Много усилий прилагал царизм в 70-е годы к тому, чтобы ослабить и обезвредить русскую политэмиграцию, но безуспешно. Заграничная агентура самодержавия тогда, как это лризнал в докладе царю от 20 августа 1878 г. и. д. шефа жандармов H. Д. Селиверстов, была «во всех отношениях слабой»[281], а попытки административного воздействия на эмигрантов не удались. Так, 21 мая 1873 г. через «Правительственный вестник» царизм обязал всех русских женщин, учившихся тогда в Цюрихе, вернуться до 1 января следующего года в Россию, дабы «коноводы нашей эмиграции» не вовлекли их «в вихрь политической агитации», а 5 мая 1874 г. вызвал на родину и самих «коноводов» (М. А. Бакунина, П. Л. Лаврова, Г. А. Лопатина, П. H. Ткачева, H. П. Огарева, H. И. Утина и др., всего— 19 человек) с угрозой наказать их за неявку «по всей строгости законов»[282]. Ho женщины, хоть и вернулись, успели пройти сквозь «вихрь политической агитации» и на родине почти все подключились к «хождению в народ» [283], «Коноводы» же на царский зов не откликнулись.

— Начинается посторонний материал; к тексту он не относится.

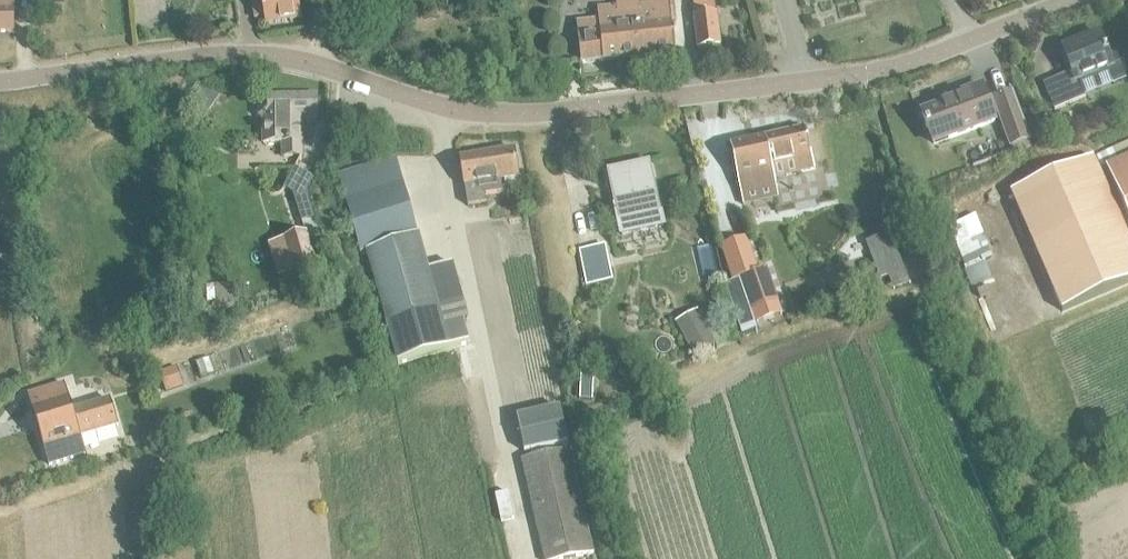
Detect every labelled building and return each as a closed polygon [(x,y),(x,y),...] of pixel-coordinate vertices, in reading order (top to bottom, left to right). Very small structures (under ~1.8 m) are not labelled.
[(11,33),(10,0),(0,0),(0,34),(11,33)] [(52,14),(62,14),(62,0),(53,0),(52,14)] [(252,15),(261,13),(263,26),(300,20),(296,0),(249,0),(252,15)] [(576,24),(580,64),(619,60),(619,59),(673,53),(668,6),(640,10),(639,0),(620,0),(615,0),(617,12),(597,14),(598,22),(576,24)] [(697,50),(719,47),(713,0),(691,0),(697,50)] [(1056,80),(1056,78),(1042,84),(1052,109),(1053,109),(1054,111),(1085,98),(1084,96),(1077,80),(1111,66),(1111,65),(1127,58),(1127,50),(1127,49),(1107,57),(1097,33),(1061,48),(1071,73),(1056,80)] [(197,85),(183,105),(203,119),(217,99),(197,85)] [(955,96),(957,101),(922,114),(933,144),(995,122),(981,86),(955,96)] [(994,100),(1011,145),(1028,139),(1011,94),(994,100)] [(257,110),(257,120),(260,122),(261,145),(281,145),(281,158),(301,158),(301,145),(301,121),(315,121),(314,96),(266,96),(266,107),(261,107),(257,110)] [(1065,115),(1048,121),(1053,134),(1070,128),(1065,115)] [(729,148),(740,194),(774,185),(770,168),(795,162),(797,173),(814,169),(805,130),(729,148)] [(500,182),(518,179),(514,151),(457,160),(462,187),(464,187),(467,207),(486,204),(484,196),(502,194),(500,182)] [(1105,168),(1127,221),(1127,158),(1105,168)] [(336,177),(357,254),(364,252),(365,252),(397,364),(470,343),(463,323),(469,321),(452,265),(426,272),(394,160),(342,175),(336,177)] [(1009,196),(1061,314),(1127,285),(1127,242),(1092,160),(1009,196)] [(614,208),(611,209),(613,214),(616,213),(621,235),(662,226),(648,163),(606,173),(614,208)] [(307,197),(295,201),(298,212),(301,220),(313,217),(311,208),(307,197)] [(746,239),(719,248),(731,283),(725,285),(742,335),(742,336),(758,330),(756,324),(751,310),(777,302),(767,271),(758,274),(746,239)] [(610,271),(604,247),(580,252),(585,276),(610,271)] [(215,285),(208,285),(208,298),(233,297),(233,285),(229,285),(215,285)] [(707,328),(686,339),(694,354),(715,343),(707,328)] [(175,367),(159,372),(166,393),(182,388),(175,367)] [(580,372),(579,400),(592,401),(592,396),(593,373),(585,372),(580,372)] [(85,412),(70,416),(61,388),(26,398),(46,466),(70,458),(65,441),(114,427),(107,403),(85,410),(85,412)] [(516,420),(523,454),(567,444),(559,410),(516,420)] [(542,558),(570,558),(592,554),(568,450),(521,461),(542,558)]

Итак, устранив П. А. Шувалова, царизм после некоторых колебаний вновь свел борьбу с крамолой к шуваловскому способу всеобъемлющих репрессий. А. Л. Потапов для такого способа не подходил. K тому же у него открылось «разжижение мозга», которое вскоре перешло в «буйное помешательство»[284]. 30 декабря 1876 г. новым шефом жандармов был назначен Николай Владимирович Мезенцов — каратель шуваловского склада, который даже на близких к нему людей производил впечатление «сонного тигра» [285]. Он не только усугубил репрессии, но и по-своему упорядочил их: в частности, вычеркнул из списка поднадзорных Александра Сергеевича Пушкина [286] и возобновил официально снятый было 9 июля 1875 г. надзор за Ф. М. Достоевским [287]. Однако Me- зенцов не успел раскрыть в полной мере свой палаческий дар: 4 августа 1878 г. кинжал Кравчинского сделал «сонного тигра» мертвым.
B целом все попытки царизма с 1869 до 1878 г. задушить революционную пропаганду в России потерпели крах. Пропаганда росла и вглубь, и вширь. Преемник Мезенцова H. Д. Селиверстов во всеподданнейшем докладе от 30 сентября 1878 г. мог предложить царю только такое утешение: «Общее положение дел, относящихся до распространения пропаганды в России, отменно серьезно, но не безвыходно». Царь в тон своему и. д. шефа жандармов заметил на полях доклада: «Грустно было бы думать противное» [288].